I can't decide between red and blue nail polish, and I'm certainly not taking the easy way out and going with purple... What do you think?
This is a tough question. I am inclined to suggest red with blue stripes, but that seems too patriotic for any day that isn’t the fourth of July. I think the best, and least compromising solution, is to simply nullify the question all together: get rid of those hands! The question is so difficult to answer that the best answer is a good ol’ fashioned hand loss. To guide you, here is a list of unsafe hand activities: ax juggling, blindfolded lawn mower repair, bear feeding, the game of fingers (quite popular with the iron born), and knife-holding hand claps. Any of these should clear up those growths on the end of your wrists, and with them too your nail polish woes.
Reid, I want to divide by zero but I dont want the world to explode. How may I acomplish my goal without ending in apocalypse?
Dividing by zero, though espoused by some to be “impossible” or “real dumb” is actually quite easy to do! With the right methods the world won’t explode, burst into flames, or even hiccup. All you need is finesse, some simple substitutions, and a little math magic, or as I call it, mathemagic. Let’s try an example together.
I was watching random videos on YouTube when I noticed something: I've become obsessed with One Direction! I was so ashamed, I started sobbing like a lost puppy. What can I do, Reid? How can I overcome this shameful obsession?
You should never be ashamed of something you truly like. Whatever it is that you naturally enjoy, enjoy it! No one should make you feel bad about what makes you happy. Unless, of course, the thing you like is One Direction. If this is the case, your problem is that you simply haven’t felt enough shame. Since we’re looking to shame this liking out of you, I would recommend a public shaming—it’s a little medieval, but it’s also pretty dang effective.

---

◆ **SET EXERCISE 1**:
Decide whether each statement below agrees with the advice column. Answer yes or no, and quote the words from the column that settle it.
(a) The columnist says that with the right methods, dividing by zero won't make the world explode.
(b) The person who asks about One Direction noticed the obsession while watching videos on YouTube.
(c) To get rid of the One Direction liking, the columnist recommends a private talk.
◆ **SET EXERCISE 2**:
Answer these questions using the advice column:
(a) What nail polish look does the columnist lean toward at first?
(b) What does the columnist call "a little math magic"?
(c) What does the person asking about One Direction say they sobbed like?
◆ **SET EXERCISE 3**:
Copy the advice column word for word, beginning at the words "Dividing by zero, though" and stopping after "this shameful obsession?".

◆ **RECORDED INFORMATION**:
---

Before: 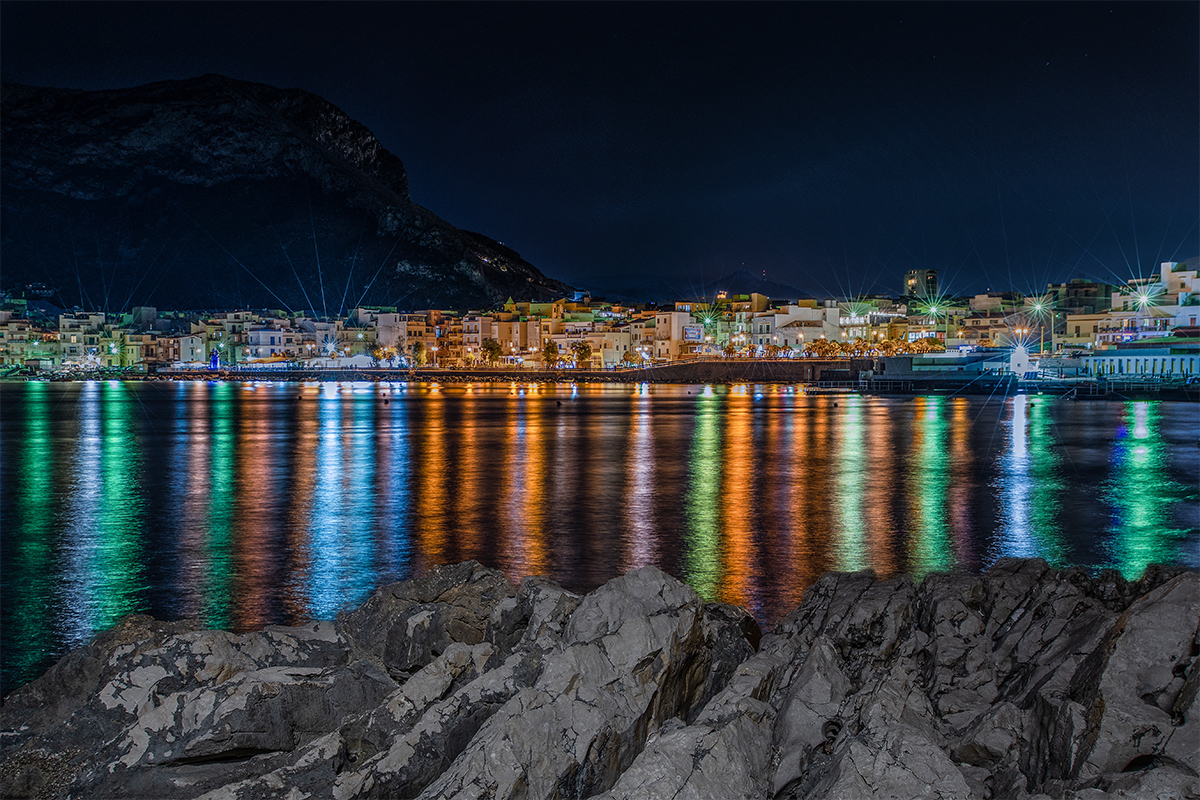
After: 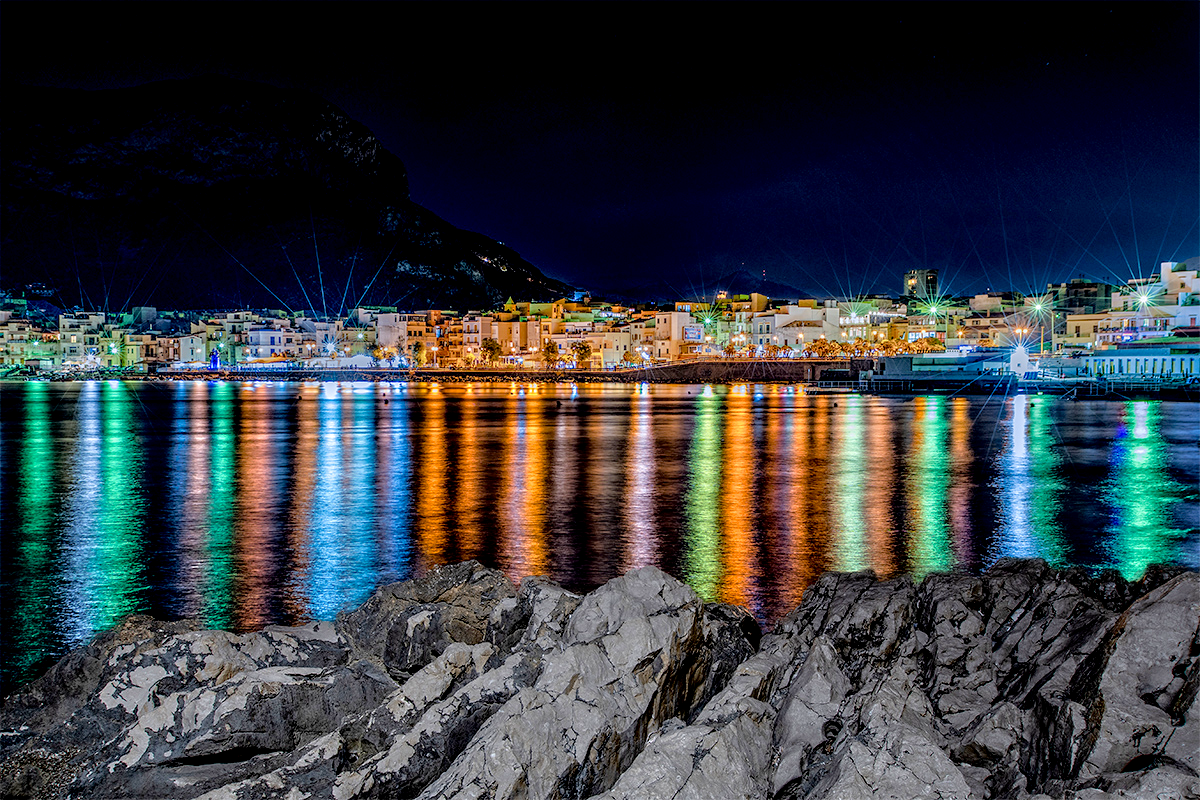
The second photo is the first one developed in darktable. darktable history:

---

◆ **RIGHT ANSWER 1**:
(a) Yes: "With the right methods the world won’t explode"
(b) Yes: "I was watching random videos on YouTube when I noticed something"
(c) No: "I would recommend a public shaming"

◆ **RIGHT ANSWER 2**:
(a) Red with blue stripes
(b) Mathemagic
(c) A lost puppy

◆ **RIGHT ANSWER 3**:
Dividing by zero, though espoused by some to be “impossible” or “real dumb” is actually quite easy to do! With the right methods the world won’t explode, burst into flames, or even hiccup. All you need is finesse, some simple substitutions, and a little math magic, or as I call it, mathemagic. Let’s try an example together.
I was watching random videos on YouTube when I noticed something: I've become obsessed with One Direction! I was so ashamed, I started sobbing like a lost puppy. What can I do, Reid? How can I overcome this shameful obsession?